EXTRACT:

Sadly, within six weeks another baby died due to doctors’ and nurse’s mistakes. I had not made any mistake, but I was in charge of the baby. This baby had severe respiratory distress syndrome (RDS). Three things went wrong, and the baby died.

Both these tragedies affected me a lot and hence I took keen interest in patient safety and it took over my whole life. Being a doctor is a big responsibility and I wanted to understand why doctors make mistakes and harm patients. I wanted to understand how we can protect patients and protect doctors and the team.


When a patient suffers serious harm due to ‘medical errors’ it has huge impact on patients, their families and the doctor and his/her families.


As doctors, we know that prevention is always better than cure. Each human being makes five to seven mistakes every day so, we cannot stop doctors, nurses or our staff from making mistakes. But we must make sure patients do not suffer because of the mistakes made by our staff.

My interest in patient safety led me to organisational culture, leadership, good governance, subconscious bias, institutional racism, culture of bullying, harassment, professional regulation, impact of poor team working and why doctors and nurses make mistakes and victimisation.

Please tell us how you have reduced harm to patients in Wigan by 90 percent?

At the outset itself, I would like to thank many wonderful staff of Wigan. It is their hard work and sincere commitment to patient safety and the quality that transformed the trust. I also want to thank the trust board, the CEO Andrew Foster, the two Chairman, Wigan Council, Wigan CCG, Wigan GPS and Bridgewater and five Borough’s Trust.

Success is when we all work together for a common purpose. CEO Andrew Foster’s commitment to patient safety helped me a lot and the Trust board appointed some amazing non-executive and Executive Directors who all contributed to the transformation of the Trust.

DATA UNDER STUDY:
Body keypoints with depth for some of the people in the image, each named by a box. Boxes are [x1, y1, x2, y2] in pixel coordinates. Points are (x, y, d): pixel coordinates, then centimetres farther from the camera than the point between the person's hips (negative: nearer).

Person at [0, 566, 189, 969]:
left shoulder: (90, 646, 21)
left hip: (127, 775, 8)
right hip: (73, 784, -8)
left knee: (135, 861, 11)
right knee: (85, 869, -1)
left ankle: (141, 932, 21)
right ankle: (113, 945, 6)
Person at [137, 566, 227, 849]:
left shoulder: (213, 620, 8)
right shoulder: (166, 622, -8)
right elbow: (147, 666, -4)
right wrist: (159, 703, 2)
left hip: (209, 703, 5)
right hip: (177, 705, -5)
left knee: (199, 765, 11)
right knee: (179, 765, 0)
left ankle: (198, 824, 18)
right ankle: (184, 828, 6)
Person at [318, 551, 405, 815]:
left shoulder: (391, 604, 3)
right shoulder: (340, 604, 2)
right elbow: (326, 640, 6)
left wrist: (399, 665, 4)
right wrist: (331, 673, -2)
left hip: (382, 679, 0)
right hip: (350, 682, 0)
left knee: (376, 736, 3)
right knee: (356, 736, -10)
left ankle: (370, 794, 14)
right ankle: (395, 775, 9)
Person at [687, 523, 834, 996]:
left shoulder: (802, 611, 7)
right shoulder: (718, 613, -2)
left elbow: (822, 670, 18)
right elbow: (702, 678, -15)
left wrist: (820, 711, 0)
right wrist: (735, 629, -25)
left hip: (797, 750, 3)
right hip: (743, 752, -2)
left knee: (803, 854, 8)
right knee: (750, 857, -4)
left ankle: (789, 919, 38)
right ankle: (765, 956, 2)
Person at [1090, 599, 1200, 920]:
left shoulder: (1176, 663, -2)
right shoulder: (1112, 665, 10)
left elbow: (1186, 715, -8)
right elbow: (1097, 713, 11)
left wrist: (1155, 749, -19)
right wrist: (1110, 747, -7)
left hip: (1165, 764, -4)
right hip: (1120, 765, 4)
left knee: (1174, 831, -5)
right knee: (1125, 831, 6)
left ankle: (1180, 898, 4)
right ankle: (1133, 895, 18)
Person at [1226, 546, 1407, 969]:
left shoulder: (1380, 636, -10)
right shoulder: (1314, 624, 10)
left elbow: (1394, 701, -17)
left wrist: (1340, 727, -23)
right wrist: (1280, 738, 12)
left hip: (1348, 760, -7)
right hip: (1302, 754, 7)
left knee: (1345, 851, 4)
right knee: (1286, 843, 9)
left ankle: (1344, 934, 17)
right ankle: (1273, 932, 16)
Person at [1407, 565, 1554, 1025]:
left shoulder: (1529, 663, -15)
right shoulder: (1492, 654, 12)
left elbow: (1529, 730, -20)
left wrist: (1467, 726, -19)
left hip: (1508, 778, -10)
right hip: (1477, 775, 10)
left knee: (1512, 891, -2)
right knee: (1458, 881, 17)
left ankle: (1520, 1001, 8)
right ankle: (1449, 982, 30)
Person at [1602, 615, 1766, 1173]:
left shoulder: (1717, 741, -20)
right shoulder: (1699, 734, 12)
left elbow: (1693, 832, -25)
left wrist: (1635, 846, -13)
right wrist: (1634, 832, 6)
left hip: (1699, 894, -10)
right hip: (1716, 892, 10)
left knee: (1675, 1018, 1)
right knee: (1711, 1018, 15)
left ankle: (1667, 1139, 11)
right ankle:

EXERCISE DESCRIPTION: According to the extract on patient safety, how many mistakes does each human being make every day?

ANSWER FOR THE TASK: Five to seven.